▶ Work task:
Pick out every line of the entries below where "lateks" occurs, and copy those lines.

====== Dataset

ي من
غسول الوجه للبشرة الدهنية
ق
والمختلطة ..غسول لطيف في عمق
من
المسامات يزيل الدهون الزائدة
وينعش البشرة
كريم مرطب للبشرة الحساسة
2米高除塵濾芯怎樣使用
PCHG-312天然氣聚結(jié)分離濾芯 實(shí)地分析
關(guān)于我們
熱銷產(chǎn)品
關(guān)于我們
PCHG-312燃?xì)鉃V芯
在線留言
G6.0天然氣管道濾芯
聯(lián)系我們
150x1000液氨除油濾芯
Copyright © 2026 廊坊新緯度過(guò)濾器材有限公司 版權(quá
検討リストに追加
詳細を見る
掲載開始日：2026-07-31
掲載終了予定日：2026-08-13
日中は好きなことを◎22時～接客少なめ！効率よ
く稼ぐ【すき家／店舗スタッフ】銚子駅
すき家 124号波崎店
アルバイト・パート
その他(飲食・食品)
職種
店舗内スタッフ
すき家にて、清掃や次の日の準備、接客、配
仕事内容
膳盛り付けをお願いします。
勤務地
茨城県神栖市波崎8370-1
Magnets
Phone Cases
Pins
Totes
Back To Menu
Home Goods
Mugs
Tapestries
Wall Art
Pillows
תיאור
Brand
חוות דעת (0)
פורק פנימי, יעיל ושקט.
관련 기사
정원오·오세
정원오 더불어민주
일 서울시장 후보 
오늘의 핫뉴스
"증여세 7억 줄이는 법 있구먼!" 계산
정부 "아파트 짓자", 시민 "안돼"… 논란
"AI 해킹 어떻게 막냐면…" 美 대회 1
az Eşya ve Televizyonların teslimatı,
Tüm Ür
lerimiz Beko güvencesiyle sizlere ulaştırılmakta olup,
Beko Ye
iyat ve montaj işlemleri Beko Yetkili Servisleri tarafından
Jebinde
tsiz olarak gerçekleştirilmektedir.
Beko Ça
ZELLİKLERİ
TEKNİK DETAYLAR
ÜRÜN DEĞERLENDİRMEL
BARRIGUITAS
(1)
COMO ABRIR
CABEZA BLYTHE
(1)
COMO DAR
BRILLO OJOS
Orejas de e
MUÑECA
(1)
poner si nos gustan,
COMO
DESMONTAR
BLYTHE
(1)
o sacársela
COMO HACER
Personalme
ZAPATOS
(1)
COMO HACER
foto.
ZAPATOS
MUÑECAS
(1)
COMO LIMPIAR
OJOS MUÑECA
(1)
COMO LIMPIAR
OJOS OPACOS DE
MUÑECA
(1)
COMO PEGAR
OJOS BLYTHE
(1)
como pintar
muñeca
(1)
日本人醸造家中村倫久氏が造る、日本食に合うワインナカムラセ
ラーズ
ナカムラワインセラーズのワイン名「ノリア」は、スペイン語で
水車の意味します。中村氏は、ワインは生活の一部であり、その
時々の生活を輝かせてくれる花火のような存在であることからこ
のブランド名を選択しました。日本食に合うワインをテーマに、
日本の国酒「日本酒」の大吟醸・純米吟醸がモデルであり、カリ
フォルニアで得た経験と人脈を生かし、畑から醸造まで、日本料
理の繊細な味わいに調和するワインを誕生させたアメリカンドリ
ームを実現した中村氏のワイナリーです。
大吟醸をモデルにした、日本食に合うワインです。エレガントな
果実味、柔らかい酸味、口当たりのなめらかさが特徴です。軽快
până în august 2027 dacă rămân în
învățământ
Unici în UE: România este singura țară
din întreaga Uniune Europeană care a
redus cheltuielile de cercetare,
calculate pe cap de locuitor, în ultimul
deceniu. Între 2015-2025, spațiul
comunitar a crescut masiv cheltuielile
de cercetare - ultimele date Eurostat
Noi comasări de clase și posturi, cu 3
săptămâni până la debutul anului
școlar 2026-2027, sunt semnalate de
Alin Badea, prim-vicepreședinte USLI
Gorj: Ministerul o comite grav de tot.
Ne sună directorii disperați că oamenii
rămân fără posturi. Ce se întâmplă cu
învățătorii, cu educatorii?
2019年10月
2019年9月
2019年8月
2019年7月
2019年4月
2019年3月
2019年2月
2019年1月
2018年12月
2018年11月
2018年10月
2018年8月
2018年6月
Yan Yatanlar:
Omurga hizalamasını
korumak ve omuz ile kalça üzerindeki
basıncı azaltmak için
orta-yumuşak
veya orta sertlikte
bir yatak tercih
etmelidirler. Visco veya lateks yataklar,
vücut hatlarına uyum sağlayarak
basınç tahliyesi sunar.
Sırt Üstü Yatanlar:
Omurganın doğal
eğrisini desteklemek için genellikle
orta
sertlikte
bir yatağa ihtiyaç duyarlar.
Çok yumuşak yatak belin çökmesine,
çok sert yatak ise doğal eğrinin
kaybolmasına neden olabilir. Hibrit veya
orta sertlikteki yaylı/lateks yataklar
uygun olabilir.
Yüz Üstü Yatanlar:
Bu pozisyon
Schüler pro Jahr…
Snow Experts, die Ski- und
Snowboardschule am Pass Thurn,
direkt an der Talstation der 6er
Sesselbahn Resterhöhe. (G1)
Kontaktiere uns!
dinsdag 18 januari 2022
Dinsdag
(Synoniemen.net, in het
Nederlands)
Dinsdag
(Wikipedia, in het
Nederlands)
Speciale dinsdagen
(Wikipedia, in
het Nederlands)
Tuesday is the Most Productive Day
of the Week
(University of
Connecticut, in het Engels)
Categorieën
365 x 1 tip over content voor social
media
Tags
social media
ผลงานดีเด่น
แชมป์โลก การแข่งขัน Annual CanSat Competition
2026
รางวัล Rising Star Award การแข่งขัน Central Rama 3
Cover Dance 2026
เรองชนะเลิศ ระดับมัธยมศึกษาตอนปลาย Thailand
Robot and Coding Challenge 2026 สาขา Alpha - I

============

▶ Answer to the exercise:
etmelidirler. Visco veya lateks yataklar,
orta sertlikteki yaylı/lateks yataklar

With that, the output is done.